The little things, however, matter a lot.

“If you hate certain small chores like hoovering or washing the car, paying someone else to do it can have a big impact on your happiness levels. Not only are you spared the chore that’s a hassle and creates dread – you can also spend your new-found free time doing something fun.”

While backed with academic and scientific research, the book has enough practical examples and anecdotes to prevent it feeling like a lecture in household accounting.

One theme which emerges is the need embrace a “pay now, consume later” philosophy.

“Imagine you’ve bought a pair of shoes online,” says Dunn.

“When purchasing them, you experienced that dreaded feeling of spending money, but four days later when your new shoes arrive, you only experience the excitement of getting your new item.
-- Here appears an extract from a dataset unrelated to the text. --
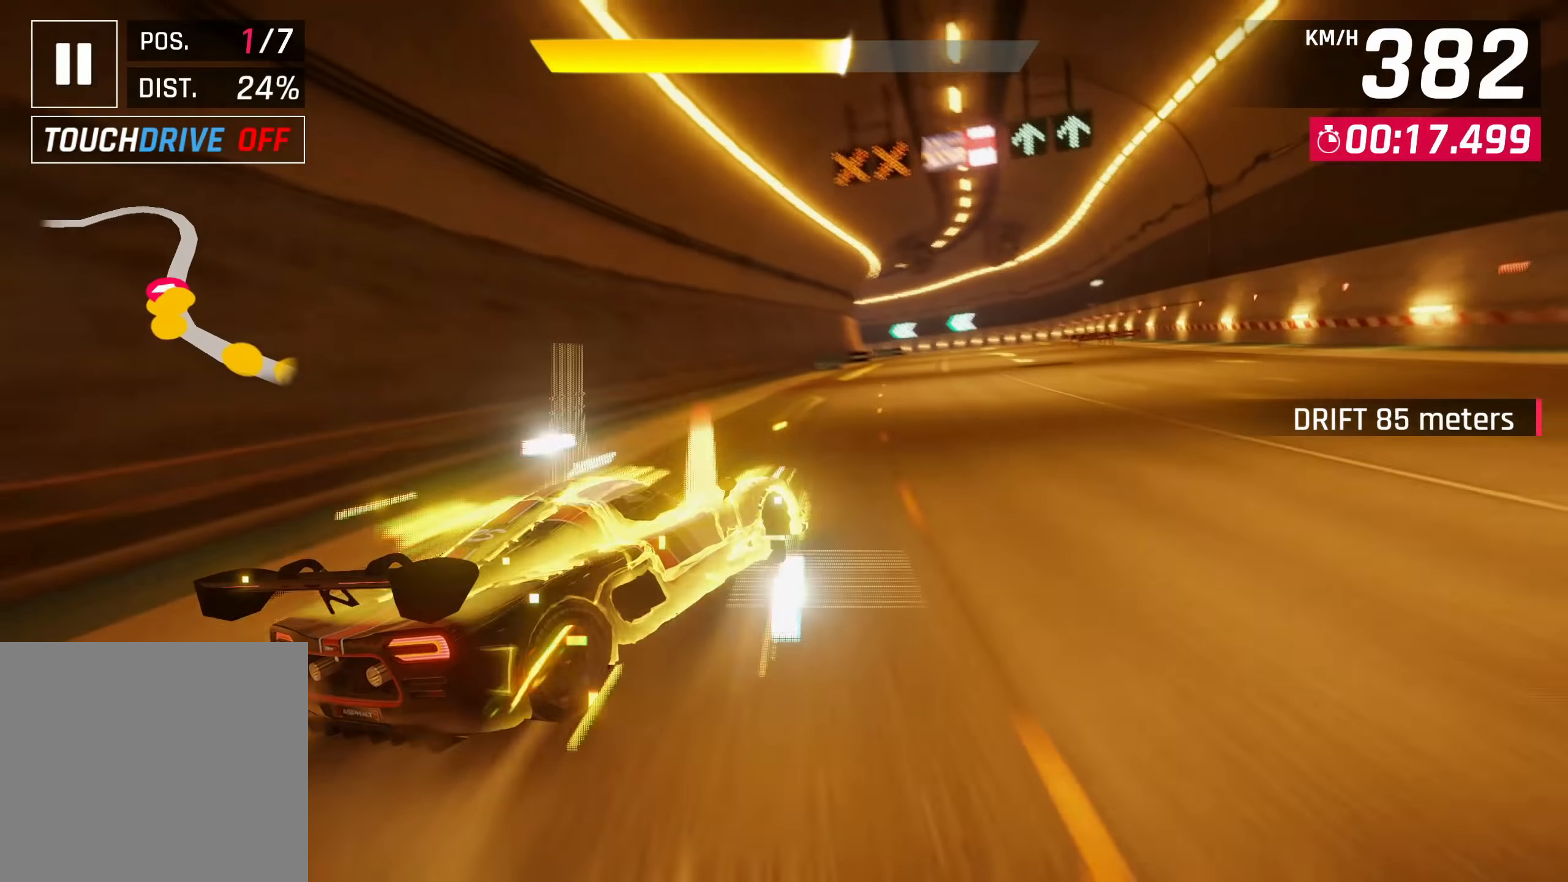
Gameplay with a controller (PlayStation layout); each line is a JSON object with the inputs held at the frame after it. "events" lists button and stick changes between this image and that frame as [ms after this image, input, new state], when the widget could be followed in between.
{"buttons": ["CROSS", "R1"], "left_stick": "center", "right_stick": "center", "events": [[133, "SQUARE", "up"], [283, "CROSS", "down"], [283, "R1", "down"]]}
“This is because you have separated the dread of spending from the joy of getting.

“A lot of the pleasure people get from holidays actually occurs before they leave. Because we can build up our positive expectations about it, we tend to enjoy it more when it happens.”

And if in doubt remember that old adage that it is far better to give than to receive.

“People often think they’d be happier spending more money on themselves, but spending on others is much better,” says Dunn. “However, it’s not quite as simple as giving your friend a fiver though. Giving money away doesn’t automatically make you happier, how you do it is what counts. Spending on others in a way that enables you to spend time with that person brings more pleasure.”